At the trial of the columnists and executives of Zaman, the mouthpiece of the Gülenist Terror Group (FETÖ), many said they were deceived by the cult and condemned last year's deadly coup. Zaman, along with other media organs of FETÖ, were seized by the state before being shut down in the aftermath of the coup attempt on July 15 last year.
The trial of 31 suspects, 22 of whom are under arrest and one a fugitive, at the Istanbul court on Monday and yesterday was held to allow suspects to give their testimonies. The indictment accuses the suspects of trying to topple the constitutional order, the Parliament and the government and membership of an armed terrorist group. The indictment outlines how Zaman employees took the lead in attacking the government, staring from mid-2013, and took active part in the December 2013 judicial coup attempt, which involved spurious corruption accusations made against senior government officials by the use of tampered evidence.
FETÖ, led by fugitive Fetullah Gülen, infiltrated state institutions over decades, starting from the 1970s. By the 2000s, it had come to dominate many state institutions, especially the judiciary, police and the military, which it used for its own nefarious purposes.

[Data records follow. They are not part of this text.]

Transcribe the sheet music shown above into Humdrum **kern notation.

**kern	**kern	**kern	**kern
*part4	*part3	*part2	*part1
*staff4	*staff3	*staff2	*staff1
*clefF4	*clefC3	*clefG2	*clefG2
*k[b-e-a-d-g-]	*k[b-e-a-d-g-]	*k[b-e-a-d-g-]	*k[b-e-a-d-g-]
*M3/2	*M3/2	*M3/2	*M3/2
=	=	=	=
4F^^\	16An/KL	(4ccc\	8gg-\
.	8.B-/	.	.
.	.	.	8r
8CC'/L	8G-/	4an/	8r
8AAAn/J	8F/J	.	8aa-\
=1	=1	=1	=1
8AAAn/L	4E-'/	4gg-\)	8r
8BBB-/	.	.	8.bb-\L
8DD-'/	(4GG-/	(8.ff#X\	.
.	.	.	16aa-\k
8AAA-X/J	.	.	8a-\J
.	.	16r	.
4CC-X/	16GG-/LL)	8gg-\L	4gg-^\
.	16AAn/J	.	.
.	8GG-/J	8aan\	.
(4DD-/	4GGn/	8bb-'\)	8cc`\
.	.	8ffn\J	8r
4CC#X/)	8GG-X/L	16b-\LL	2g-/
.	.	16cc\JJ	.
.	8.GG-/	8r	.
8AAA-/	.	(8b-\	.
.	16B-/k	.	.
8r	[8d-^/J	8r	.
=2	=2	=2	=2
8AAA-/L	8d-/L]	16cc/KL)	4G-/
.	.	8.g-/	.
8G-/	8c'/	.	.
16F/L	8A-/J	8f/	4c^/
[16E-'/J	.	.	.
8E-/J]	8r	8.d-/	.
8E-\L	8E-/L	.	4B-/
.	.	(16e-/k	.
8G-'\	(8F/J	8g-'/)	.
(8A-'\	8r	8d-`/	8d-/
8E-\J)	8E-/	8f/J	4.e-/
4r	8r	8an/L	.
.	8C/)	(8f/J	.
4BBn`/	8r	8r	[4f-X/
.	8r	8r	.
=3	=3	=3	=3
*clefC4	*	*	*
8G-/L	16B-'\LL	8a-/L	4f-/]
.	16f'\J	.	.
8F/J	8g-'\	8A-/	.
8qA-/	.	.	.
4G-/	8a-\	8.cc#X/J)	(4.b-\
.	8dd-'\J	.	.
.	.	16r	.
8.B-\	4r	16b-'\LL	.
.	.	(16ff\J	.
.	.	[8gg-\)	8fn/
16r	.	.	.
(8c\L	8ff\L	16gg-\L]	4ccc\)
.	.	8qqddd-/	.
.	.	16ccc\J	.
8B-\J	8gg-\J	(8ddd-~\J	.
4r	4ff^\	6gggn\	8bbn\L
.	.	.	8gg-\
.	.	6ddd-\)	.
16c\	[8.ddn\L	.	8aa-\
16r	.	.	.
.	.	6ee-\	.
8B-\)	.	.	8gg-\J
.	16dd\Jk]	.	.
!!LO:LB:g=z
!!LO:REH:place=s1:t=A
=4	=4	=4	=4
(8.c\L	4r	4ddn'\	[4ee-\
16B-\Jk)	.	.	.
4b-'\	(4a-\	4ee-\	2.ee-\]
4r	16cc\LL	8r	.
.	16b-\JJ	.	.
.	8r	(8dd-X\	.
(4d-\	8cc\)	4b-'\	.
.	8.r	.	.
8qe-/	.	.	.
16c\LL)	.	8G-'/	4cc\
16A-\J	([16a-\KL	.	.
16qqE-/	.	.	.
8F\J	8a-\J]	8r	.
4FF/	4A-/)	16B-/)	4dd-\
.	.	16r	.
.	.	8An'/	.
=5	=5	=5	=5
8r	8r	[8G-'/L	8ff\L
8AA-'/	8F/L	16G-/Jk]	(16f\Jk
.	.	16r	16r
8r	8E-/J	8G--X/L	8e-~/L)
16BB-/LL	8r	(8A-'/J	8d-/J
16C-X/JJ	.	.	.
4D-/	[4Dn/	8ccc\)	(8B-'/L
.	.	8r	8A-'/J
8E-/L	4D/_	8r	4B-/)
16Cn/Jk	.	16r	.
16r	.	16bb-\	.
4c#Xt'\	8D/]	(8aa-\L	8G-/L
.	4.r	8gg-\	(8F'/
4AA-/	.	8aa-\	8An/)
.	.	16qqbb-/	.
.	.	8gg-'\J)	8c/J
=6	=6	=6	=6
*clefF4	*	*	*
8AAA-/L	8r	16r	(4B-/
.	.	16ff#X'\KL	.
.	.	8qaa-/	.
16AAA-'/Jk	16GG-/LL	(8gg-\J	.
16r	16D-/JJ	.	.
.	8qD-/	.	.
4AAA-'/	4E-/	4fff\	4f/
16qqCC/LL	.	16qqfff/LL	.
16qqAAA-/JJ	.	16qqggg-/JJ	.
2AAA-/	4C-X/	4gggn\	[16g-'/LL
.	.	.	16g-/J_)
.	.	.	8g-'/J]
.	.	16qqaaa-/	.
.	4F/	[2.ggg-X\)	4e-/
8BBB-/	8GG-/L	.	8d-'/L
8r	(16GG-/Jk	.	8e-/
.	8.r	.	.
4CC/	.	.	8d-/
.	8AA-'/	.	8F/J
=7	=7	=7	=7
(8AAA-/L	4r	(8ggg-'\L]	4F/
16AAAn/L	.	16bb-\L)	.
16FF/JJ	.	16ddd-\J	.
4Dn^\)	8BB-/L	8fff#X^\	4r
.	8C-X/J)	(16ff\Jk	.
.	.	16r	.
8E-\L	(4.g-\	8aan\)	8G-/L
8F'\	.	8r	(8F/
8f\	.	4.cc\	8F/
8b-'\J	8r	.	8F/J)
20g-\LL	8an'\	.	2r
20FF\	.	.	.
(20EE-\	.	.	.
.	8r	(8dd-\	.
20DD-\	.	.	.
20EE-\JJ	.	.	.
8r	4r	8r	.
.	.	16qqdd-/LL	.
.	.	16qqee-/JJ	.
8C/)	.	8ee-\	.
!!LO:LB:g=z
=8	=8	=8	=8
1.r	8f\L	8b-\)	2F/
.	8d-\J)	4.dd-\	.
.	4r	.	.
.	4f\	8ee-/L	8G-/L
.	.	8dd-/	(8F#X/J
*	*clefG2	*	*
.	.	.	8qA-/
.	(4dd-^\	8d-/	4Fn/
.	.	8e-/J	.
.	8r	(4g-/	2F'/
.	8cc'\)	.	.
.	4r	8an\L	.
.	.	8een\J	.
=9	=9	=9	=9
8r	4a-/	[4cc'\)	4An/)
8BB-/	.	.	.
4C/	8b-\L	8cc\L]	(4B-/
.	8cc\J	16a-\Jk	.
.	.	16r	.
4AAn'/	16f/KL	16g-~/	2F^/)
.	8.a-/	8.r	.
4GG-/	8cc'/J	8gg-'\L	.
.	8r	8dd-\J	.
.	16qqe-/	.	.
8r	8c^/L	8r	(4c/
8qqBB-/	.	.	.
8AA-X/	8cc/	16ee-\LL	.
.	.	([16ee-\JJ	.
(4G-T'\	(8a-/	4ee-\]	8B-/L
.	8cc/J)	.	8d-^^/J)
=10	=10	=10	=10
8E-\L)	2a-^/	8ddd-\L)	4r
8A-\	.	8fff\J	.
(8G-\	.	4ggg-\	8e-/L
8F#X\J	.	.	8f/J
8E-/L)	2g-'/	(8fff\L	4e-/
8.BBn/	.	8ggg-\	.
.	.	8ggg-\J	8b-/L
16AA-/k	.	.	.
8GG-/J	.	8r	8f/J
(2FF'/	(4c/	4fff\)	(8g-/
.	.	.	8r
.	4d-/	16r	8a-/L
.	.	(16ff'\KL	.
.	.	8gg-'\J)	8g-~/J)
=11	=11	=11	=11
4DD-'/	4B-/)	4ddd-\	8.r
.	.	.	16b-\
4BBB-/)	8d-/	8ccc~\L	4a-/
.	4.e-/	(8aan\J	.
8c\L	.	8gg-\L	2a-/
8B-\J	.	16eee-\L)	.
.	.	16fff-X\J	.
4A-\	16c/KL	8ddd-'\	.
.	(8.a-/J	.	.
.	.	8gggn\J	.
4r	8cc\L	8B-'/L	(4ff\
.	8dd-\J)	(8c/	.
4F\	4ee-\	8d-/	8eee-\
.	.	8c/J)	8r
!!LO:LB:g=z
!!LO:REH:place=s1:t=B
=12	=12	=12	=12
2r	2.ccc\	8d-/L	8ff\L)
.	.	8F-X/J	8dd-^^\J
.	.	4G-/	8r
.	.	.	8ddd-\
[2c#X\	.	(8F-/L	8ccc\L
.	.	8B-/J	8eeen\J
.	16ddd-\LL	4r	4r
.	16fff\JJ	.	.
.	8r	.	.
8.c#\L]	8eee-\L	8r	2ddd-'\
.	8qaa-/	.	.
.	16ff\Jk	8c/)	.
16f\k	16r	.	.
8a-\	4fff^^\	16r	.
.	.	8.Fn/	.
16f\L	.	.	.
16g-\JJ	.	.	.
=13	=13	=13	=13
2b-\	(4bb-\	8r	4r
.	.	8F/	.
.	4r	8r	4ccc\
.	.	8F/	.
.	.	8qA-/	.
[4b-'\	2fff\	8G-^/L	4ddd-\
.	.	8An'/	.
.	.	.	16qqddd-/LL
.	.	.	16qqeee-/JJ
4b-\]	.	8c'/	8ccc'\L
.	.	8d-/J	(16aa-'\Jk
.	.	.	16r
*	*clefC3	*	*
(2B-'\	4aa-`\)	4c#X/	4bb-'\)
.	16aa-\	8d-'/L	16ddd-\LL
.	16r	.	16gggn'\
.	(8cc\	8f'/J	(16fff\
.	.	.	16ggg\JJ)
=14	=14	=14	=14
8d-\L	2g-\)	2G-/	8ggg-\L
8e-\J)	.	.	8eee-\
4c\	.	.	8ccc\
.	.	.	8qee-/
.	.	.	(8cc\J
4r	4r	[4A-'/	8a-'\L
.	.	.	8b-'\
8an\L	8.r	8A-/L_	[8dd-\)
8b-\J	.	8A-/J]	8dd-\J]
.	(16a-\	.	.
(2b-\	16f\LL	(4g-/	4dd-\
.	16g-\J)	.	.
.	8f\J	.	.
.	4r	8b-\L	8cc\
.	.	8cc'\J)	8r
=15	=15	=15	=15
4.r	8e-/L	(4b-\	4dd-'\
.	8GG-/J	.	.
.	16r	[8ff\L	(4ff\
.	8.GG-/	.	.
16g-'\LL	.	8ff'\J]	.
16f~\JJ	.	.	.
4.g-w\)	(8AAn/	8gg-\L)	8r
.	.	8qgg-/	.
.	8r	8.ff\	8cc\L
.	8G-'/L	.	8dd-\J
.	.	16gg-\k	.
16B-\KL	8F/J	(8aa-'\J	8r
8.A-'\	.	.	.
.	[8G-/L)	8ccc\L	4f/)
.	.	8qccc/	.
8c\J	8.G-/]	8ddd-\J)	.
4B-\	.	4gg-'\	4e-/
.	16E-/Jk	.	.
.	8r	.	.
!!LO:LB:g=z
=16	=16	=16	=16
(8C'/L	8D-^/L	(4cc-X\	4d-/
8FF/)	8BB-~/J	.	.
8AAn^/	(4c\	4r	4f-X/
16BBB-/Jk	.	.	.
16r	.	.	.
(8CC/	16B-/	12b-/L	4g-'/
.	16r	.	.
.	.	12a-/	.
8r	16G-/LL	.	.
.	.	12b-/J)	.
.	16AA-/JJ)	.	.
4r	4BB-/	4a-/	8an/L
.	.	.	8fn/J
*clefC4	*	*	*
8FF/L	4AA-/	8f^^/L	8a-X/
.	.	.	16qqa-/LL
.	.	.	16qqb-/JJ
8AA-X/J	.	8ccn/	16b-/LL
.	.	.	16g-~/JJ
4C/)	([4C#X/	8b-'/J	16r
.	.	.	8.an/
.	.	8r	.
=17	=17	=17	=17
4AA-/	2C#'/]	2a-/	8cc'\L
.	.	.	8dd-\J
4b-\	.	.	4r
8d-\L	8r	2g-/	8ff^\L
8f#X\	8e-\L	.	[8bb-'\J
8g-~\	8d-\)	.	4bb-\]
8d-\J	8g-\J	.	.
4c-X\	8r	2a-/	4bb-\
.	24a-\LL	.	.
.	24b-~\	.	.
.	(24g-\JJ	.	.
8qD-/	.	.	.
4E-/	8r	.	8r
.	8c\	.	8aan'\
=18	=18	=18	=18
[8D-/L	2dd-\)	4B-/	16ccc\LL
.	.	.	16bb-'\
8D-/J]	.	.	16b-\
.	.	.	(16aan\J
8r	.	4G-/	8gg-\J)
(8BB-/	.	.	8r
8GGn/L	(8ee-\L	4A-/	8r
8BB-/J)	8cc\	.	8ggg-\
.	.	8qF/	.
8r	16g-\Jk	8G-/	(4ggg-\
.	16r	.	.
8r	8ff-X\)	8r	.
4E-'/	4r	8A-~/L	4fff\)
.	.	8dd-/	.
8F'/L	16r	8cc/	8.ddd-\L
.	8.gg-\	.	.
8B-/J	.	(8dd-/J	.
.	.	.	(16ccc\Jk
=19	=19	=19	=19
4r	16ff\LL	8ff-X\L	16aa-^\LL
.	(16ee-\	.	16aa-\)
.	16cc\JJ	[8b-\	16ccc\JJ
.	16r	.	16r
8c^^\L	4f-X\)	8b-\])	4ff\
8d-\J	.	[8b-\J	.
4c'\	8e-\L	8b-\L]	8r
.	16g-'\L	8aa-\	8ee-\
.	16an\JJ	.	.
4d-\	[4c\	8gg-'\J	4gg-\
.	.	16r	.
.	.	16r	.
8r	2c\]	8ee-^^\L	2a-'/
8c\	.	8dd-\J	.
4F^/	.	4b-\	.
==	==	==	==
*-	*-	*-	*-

Meanwhile, businessmen recruited provided financial backing to FETÖ, as well as members who were obligated to put aside a significant portion of their wages for the cult. FETÖ members are also known to have established charter schools in the U.S. and syphoning federal funds to its network. The FBI is currently investigating several charter schools for money laundering and other criminal activities.
These funds were used to create an enormous media empire, of which Zaman was the crown jewel.
One suspect, Şahin Alpay testified at the court on Monday, dismissing accusations that he was part of FETÖ. He said the reason why he worked at Zaman as a columnist was because no other newspaper would hire him. "I wanted to share my opinions and needed the money," he said.
He said he had believed the Gülen movement was based on the Sufi beliefs of Anatolia and established it network of schools, companies and associations to work for world peace and believed claims that the cult supported rights, freedoms, rule of law and liberal secular beliefs.
"My disappointment with the Gülen movement began with the military coup on July 15, 2016. I must admit that I had no idea the movement was involved in anything illegal until then." He said FETÖ's involvement in the coup would be revealed through court decision but all signs since July 15, 2016 had created an enormous sense of disappointment with the movement, Alpay said. "I condemn the July 16 coup attempt. I was mistaken not to have seen the dark side of the movement." He said he was innocent of all charges.
Another columnist who testified was Müztazer Türköne, who rejected all charges, claiming to have been among the leading anti-coup individuals in Turkey. Türköne commended the Turkish people for fighting against the military coup attempt on July 15, 2016. "I know the cost of a coup. That's why no one can accuse me of being a coup plotter. If anyone's bust is to be erected, it needs to be mine."
Another columnist Ali Bulaç also denied the charges, describing FETÖ as a delicately gilded vase that was dropped on the floor on July 15, 2016 and broke, spilling out all kinds of disgusting crimes, activities and other shameful acts.
He said the movement was poisoned by the power it accumulated. He accused Gülen and his executives of creating an aura of sanctity, tricking and victimizing disciples. Bulaç said he protected the democratically-elected government, refusing to join FETÖ's attacks. "Many executives of Gülen's media collected all their belongings beforehand and escaped. Those left behind had no idea what was going on."
Many executives of FETÖ-linked media, including Zaman's Editor-in-Chief Ekrem Dumanlı, remain fugitives and are believed to have escaped overseas.